Problem to work on: Pictures are to be dropped from the copy. Retype the listing exactly.

/---

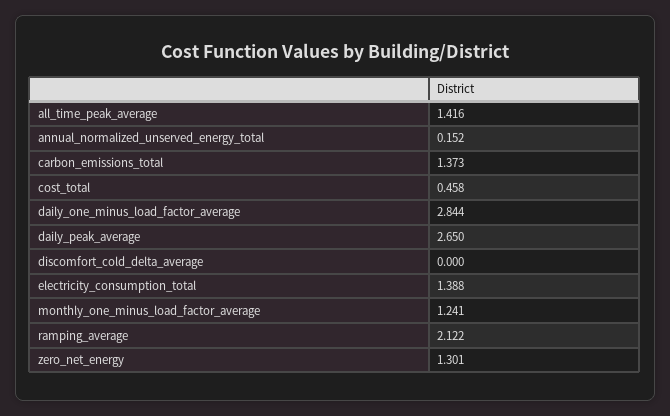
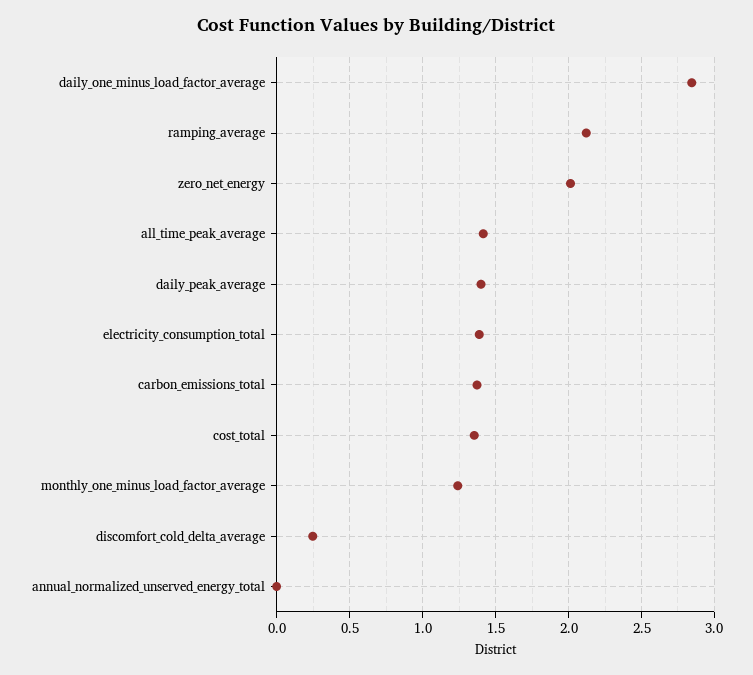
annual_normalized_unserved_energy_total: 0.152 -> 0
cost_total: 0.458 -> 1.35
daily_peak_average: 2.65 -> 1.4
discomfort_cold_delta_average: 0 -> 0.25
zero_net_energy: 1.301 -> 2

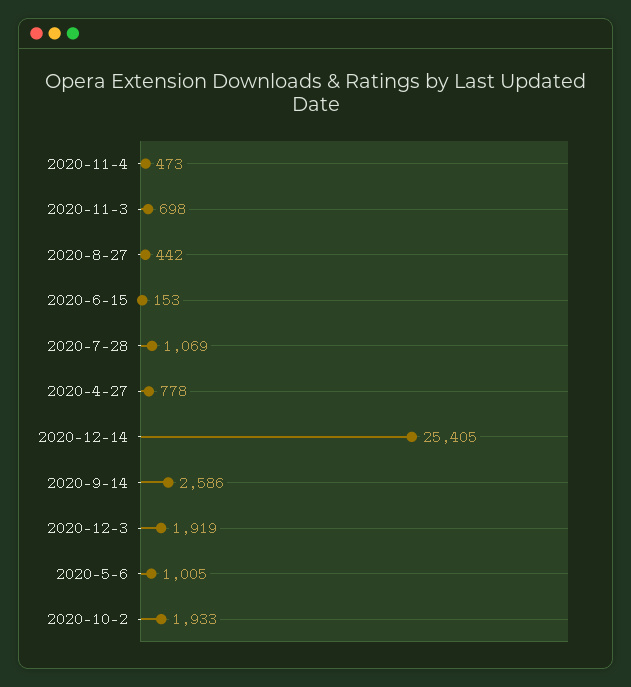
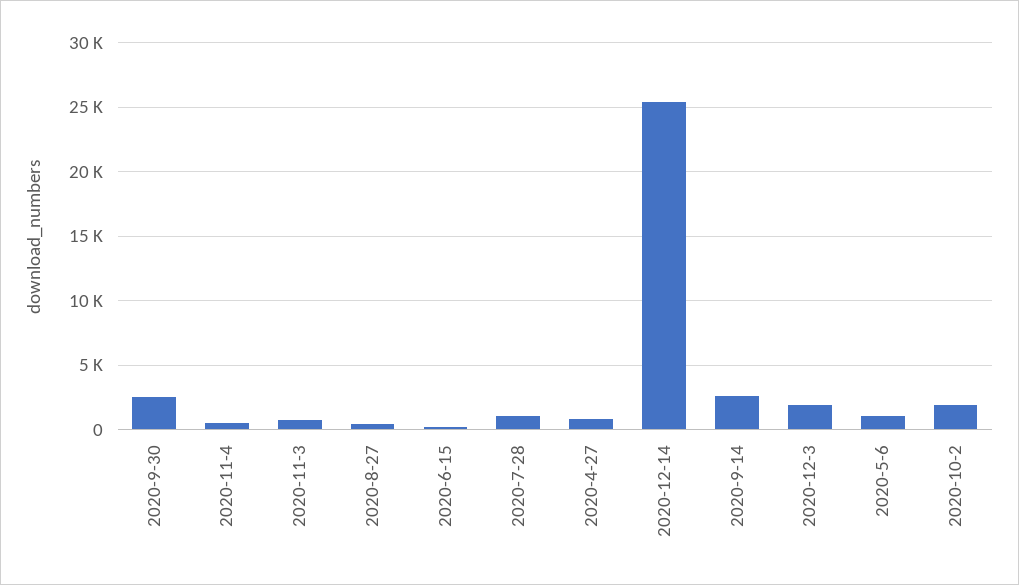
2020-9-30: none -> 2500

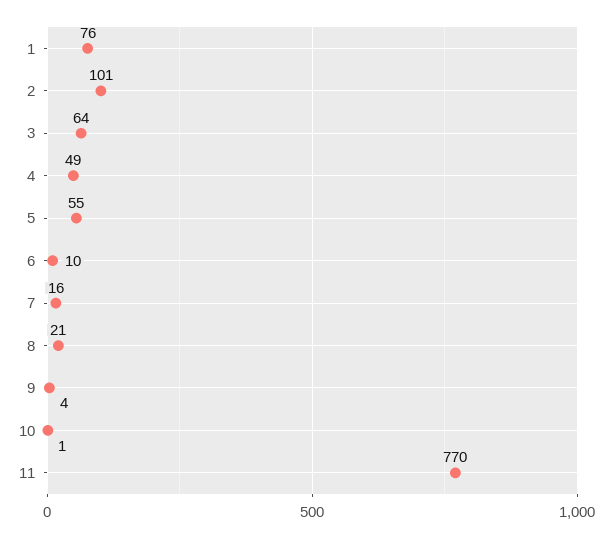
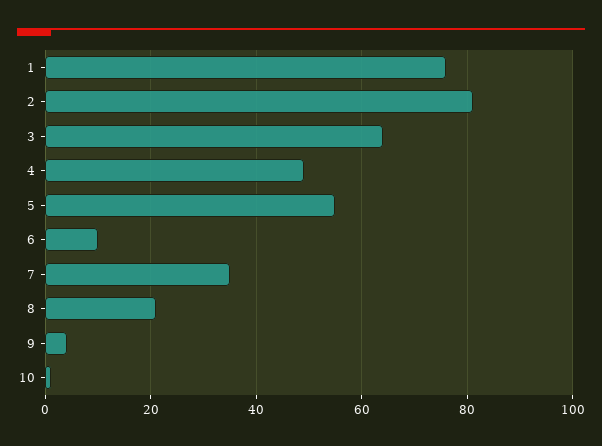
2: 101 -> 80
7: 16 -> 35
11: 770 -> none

\---

Solution:
annual_normalized_unserved_energy_total: 0.152 -> 0
cost_total: 0.458 -> 1.35
daily_peak_average: 2.65 -> 1.4
discomfort_cold_delta_average: 0 -> 0.25
zero_net_energy: 1.301 -> 2

2020-9-30: none -> 2500

2: 101 -> 80
7: 16 -> 35
11: 770 -> none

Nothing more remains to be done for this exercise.